Understanding the role of perimenopause in her symptoms has been helpful for Richardson. By approaching recovery from a health perspective, she could take weight completely off the table. “I started listening to more people with a balanced approach to health,” she says. “Because I want to live my life. I want to eat the birthday cake I made for my son and grandson. And if the scale changes as a result, then the scale changes,” she says.

She also had to accept the limitations of living with an auto-immune illness or risk making herself sick. “I can’t go hard anymore like I used to,” she says of her former extreme fitness approach. “So it’s learning that, ‘Okay, the crazy beat-yourself-dead workout that you used to do isn’t going to help you.’” Now she does yoga and chair fitness and keeps a mini elliptical under her desk.

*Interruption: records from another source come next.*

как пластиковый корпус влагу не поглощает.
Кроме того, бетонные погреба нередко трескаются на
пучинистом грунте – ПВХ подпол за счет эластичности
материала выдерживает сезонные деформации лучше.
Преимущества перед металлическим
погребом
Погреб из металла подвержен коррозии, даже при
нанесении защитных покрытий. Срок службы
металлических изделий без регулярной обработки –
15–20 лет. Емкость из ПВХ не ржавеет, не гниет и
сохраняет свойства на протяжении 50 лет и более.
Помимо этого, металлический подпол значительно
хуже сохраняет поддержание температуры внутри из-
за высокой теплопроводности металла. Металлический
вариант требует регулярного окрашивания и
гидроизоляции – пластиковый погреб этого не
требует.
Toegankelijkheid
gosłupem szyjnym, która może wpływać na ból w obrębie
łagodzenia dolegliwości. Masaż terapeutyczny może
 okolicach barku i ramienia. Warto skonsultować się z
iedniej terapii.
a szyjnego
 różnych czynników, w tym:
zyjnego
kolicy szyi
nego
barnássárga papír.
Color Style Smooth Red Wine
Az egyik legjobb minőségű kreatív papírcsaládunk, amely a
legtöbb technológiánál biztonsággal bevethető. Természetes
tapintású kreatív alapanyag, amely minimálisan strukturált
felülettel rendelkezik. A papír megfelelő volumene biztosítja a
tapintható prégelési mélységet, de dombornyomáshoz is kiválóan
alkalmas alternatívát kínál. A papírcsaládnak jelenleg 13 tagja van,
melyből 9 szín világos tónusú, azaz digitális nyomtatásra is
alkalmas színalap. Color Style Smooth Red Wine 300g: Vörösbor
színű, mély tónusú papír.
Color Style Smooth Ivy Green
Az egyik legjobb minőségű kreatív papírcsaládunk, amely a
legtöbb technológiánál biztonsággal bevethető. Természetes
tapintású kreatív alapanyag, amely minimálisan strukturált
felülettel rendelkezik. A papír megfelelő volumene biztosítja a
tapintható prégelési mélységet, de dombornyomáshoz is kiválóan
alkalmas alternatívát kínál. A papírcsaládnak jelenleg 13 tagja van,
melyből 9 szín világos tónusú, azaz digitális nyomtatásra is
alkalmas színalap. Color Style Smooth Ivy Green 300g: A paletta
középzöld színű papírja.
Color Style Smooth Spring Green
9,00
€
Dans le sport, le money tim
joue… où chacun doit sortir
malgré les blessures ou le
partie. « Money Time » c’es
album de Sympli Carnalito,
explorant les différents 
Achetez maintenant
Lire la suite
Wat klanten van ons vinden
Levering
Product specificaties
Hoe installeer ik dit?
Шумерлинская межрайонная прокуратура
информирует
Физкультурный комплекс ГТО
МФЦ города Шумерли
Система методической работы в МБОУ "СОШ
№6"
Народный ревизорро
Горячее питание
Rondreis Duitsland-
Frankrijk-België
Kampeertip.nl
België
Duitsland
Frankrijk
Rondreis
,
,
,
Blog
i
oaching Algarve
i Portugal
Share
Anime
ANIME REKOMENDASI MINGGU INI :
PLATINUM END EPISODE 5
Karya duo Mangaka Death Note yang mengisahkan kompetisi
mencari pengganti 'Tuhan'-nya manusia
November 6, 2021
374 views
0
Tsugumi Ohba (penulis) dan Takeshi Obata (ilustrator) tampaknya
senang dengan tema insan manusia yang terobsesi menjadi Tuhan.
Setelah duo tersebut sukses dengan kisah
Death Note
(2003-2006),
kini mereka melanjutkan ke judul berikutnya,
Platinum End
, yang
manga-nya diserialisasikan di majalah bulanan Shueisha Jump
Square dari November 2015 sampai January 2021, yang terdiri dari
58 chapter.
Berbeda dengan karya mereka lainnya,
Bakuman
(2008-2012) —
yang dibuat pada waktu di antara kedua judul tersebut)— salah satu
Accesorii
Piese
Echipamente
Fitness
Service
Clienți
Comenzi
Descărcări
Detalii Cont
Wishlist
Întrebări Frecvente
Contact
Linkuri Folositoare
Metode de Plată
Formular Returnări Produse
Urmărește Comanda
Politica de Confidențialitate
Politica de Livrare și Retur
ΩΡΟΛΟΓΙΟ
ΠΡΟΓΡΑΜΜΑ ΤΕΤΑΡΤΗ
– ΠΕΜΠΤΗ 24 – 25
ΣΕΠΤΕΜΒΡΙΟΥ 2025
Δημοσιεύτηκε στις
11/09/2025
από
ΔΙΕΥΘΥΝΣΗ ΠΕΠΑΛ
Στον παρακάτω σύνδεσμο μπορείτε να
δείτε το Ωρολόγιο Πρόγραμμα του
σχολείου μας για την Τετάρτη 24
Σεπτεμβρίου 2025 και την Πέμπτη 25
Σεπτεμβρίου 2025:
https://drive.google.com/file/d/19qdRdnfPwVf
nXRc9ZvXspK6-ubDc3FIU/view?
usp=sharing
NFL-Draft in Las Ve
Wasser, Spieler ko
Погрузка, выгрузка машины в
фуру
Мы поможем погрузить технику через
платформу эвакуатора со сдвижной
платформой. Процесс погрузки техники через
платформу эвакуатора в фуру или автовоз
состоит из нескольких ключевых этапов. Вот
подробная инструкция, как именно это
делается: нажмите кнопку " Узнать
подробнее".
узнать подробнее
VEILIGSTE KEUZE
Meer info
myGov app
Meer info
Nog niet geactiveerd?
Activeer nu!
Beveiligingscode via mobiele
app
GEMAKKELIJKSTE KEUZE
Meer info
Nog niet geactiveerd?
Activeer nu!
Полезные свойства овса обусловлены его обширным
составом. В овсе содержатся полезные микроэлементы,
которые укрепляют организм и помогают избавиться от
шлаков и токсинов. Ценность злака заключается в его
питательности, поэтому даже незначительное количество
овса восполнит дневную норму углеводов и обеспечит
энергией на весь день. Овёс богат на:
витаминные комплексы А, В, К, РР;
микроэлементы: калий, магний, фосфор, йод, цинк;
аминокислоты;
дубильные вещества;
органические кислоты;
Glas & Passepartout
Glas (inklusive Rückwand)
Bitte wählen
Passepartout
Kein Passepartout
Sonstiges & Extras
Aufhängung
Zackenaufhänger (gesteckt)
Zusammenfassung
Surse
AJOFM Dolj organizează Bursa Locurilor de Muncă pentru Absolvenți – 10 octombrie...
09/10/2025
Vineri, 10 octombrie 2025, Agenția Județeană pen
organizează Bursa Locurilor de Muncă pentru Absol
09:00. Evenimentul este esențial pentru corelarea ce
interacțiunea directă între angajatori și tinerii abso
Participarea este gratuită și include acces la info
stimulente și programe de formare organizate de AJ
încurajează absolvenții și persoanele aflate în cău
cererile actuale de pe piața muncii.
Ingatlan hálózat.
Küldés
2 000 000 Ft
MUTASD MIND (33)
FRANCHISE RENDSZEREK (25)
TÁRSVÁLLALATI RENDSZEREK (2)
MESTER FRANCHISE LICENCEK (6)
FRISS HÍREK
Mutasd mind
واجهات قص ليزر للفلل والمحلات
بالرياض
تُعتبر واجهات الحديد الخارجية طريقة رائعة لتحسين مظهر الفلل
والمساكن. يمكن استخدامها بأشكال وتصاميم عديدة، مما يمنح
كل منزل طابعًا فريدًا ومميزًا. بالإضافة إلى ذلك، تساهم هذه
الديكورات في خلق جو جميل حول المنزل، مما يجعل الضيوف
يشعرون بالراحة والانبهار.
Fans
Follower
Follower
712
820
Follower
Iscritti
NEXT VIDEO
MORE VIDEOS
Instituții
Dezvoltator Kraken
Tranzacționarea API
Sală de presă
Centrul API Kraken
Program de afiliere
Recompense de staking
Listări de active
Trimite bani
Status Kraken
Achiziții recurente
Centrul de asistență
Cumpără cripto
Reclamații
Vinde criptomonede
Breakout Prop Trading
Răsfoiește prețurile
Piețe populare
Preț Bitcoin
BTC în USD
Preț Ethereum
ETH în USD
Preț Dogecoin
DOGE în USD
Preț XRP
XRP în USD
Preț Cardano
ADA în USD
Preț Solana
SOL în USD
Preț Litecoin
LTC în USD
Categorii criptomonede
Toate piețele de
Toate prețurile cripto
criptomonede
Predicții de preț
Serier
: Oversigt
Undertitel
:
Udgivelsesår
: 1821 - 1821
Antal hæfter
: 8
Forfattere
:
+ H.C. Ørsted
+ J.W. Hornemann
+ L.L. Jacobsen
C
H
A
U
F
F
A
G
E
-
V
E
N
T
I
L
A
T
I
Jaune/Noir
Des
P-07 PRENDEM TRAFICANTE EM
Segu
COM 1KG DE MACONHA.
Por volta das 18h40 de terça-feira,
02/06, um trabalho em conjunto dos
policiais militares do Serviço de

Once Segal Glick reframed her relationship to exercise, she had an epiphany. “I thought exercise made me feel good,” she says, “and at one point, I realized that it didn’t. It was just relieving the stress of not having exercised.” She doesn’t miss the elliptical machine. “It’s just so boring,” she says. As a former exercise addict, Segal Glick needed to switch lanes. She does yoga and adds weights for bone health but honours her “rest days” even when she’s craving a walk.

Recovery isn’t easy. “There’s no magic bullet,” says Segal Glick, who has found that being open about her struggles encourages others to do the same. At the beginning of her recovery, she discovered a sizable community on Instagram and developed relationships with other women—many moms like her—who would follow her journey online. “I was looking for a safe place to talk and to share.” That said, even today she’s selective about who she follows. “You have to make sure you’re following people who aren’t triggering to you,” she says. “We’re all so vulnerable to suggestions, especially in early recovery.”

Starting a conversation

The misconception about eating disorders is that women do it to themselves. “It’s not a choice to have an eating disorder,” says Mafrici. Validation is key when talking to a loved one about their relationship with food. Mafrici suggests approaching them as you would anyone with a mental health issue. “You could say, ‘I see that you’re struggling,’ or ‘It seems food is really stressful. I’d love to support you if that’s something that you want to talk about.’”

Trollope-Kumar echoes this strategy. “Communication skills are really important. Make it very open-ended: ‘I notice you seem tired. Is there something that you’re concerned about? Is there anything I can help you with?’” If they’re receptive, Trollope-Kumar suggests recommending a website like NEDIC, which has a private, highly responsive texting feature and phone line, and Sheena’s Place (for Ontario residents,) as good starting points. “Quite often, they start reading and think, ‘Oh, my gosh, this is totally me.’ And it might be quite a shock because they’ve been normalizing it in their own mind.” She points out that Body Brave doesn’t require a diagnosis or a referral. “If you’re not happy with your relationship with food, weight or body image, you’re welcome at Body Brave.”

For Richardson, one of the most critical tools is self-love. “I’m not 100 percent,” she says. “But it’s learning to sit with it: so what if the scale has gone up? That’s not connected to me as a person. It’s giving yourself that grace and that understanding that you are not that number on that scale.”